Ecological footprint telah digunakan untuk menghitung lahan yang diperlukan untuk kecukupan kebutuhan ekologis seseorang baik pada tingkat lokal, negara, regional, dan bahkan dunia. Konsep ini juga telah digunakan sebagai indikator yang mengukur pasokan (supply) dan permintaan (demand)

sumberdaya alam yang dapat pulih (renewable resources) untuk menjamin

keberlanjutan (sustainability) sistem manusia. Namun demikian konsep

ecological footprint juga telah dikritik kelemahannya pada saat digunakan sebagai

indeks keberlanjutan sistem produksi akuakultur (Roth et al., 2000) dalam PKSPL (2005).

2.3 Pembangunan dan Kemiskinan

Perkembangan teori pembangunan hadir setelah teori-teori tentang kapitalisme. Oleh karena dalam banyak pembahasannya, teori pembangunan lebih banyak dipengaruhi oleh perkembangan teori kapitalisme, baik yang mendukung maupun para pengkritiknya. Sejak kaum merkantilis dan Adam Smith, Ricardo dan Thomas Maltus sampai Marx, Keynes, Paul Baran sampai Gunnar Myrdal dan Amarty Sen, banyak membicarakan tentang pembangunan ekonomi. Pemikiran pembangunan tersebut selanjutnya oleh Damanhuri (1997) diklasifikasi dalam tiga jenis pemikiran yaitu teori liberal, teori kritis atau radikal dan teori heterodox. Pandangan para pemikir ekonomi tersebut senantiasa mengkaitkan dengan perkembangan politik. Deliarnov (2005) mengklasifikasi para pemikir ekonomi politik dengan melihat sejarah pemikiran ekonomi dalam beberapa jenis meliputi ekonomi politik liberal klasik, sosialisme, neo klasik, strukturalisme dan dependensia, kelembagaan, ekonomi politik baru dan neo liberalisme.
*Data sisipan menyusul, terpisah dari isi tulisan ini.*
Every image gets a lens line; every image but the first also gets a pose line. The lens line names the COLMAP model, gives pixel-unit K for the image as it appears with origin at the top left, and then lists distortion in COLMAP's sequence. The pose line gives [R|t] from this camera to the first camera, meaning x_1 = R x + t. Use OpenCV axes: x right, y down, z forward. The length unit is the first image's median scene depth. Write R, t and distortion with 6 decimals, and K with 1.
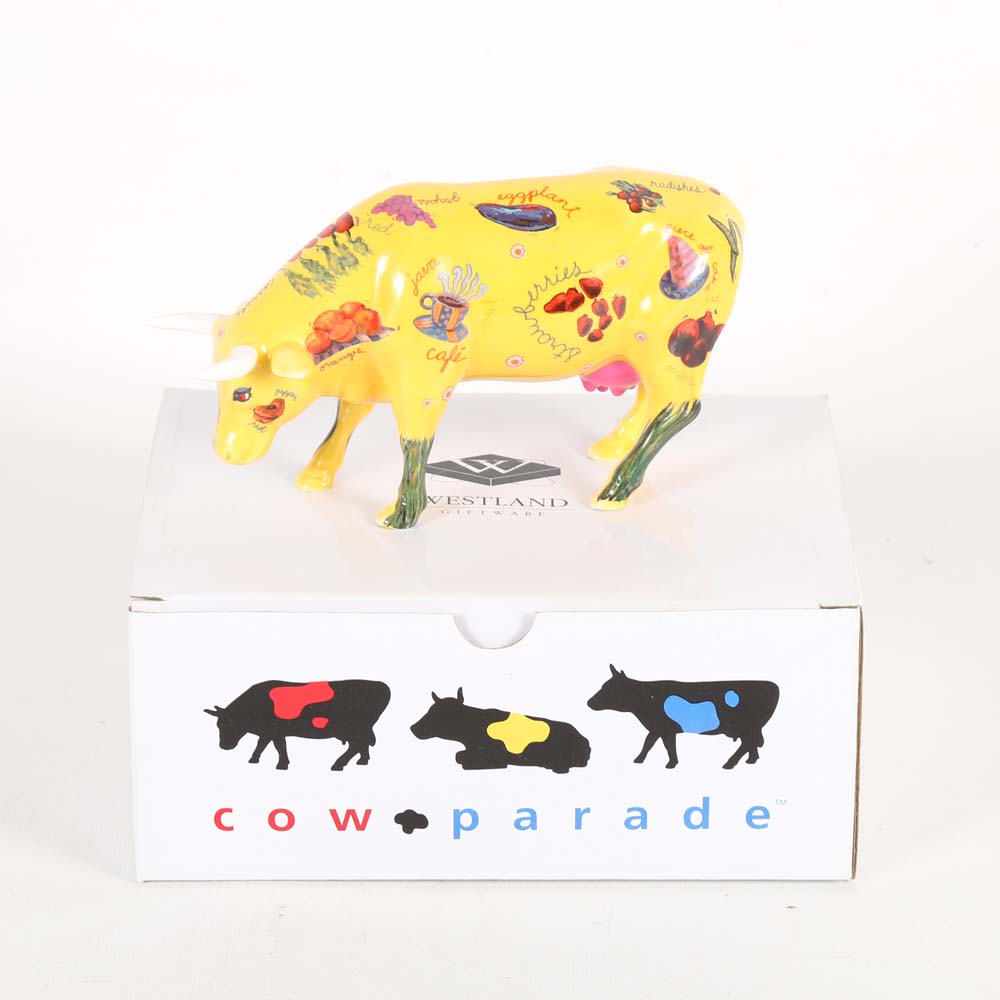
lens RADIAL K [[4157.4, 0, 499.7], [0, 4157.4, 500.1], [0, 0, 1]] dist [0.389212, 0.000000]
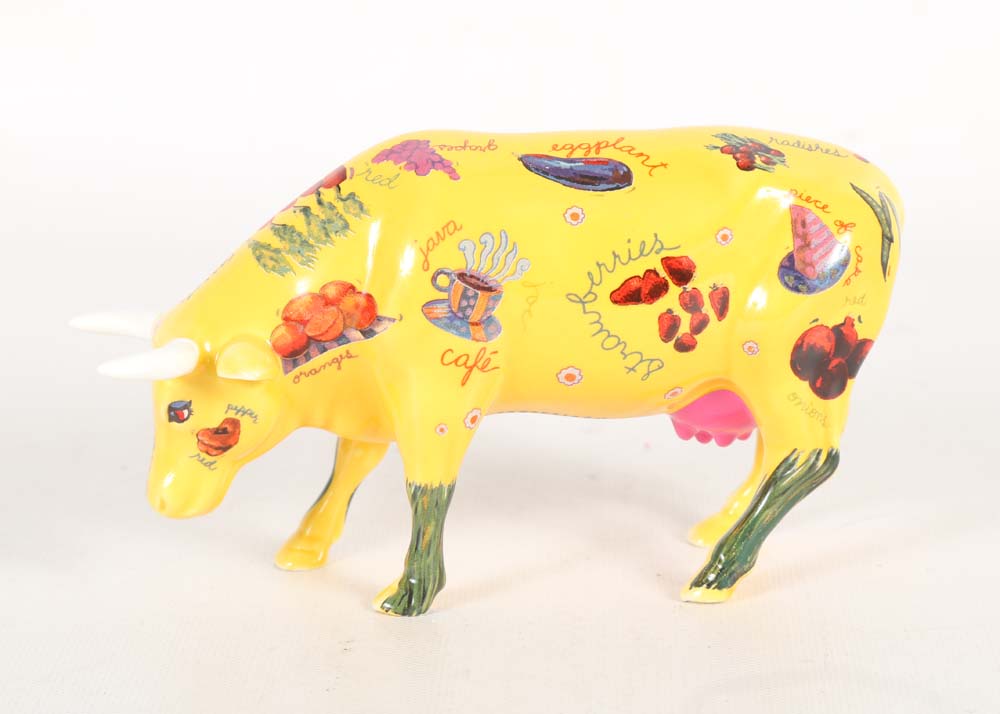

Namun perbedaannya, sejak zaman merkantilis, Adam smith, Marx dan Keynes, perhatian kepada pembangunan ekonomi lebih bersifat statis dan umumnya dikaitkan dengan kerangka acuan lembaga budaya atau sosial eropa barat. Baru sejak tahun empat puluhan atau tepatnya pasca perang dunia II yang ditandai dengan kebangkitan gelombang politik bangsa Asia-Afrika, para ahli ekonomi banyak mencurahkan perhatiannya pada masalah negara terbelakang. Bagi negara-negara tersebut kemiskinan di suatu tempat merupakan bahaya bagi

kemakmuran di manapun (Jhingan, 1975). Bagi Meier dan Baldwin dalam

Jhingan (1975) pengkajian mengenai kemiskinan bangsa-bangsa bahkan lebih terasa mendesak daripada pengkajian kemakmurannya.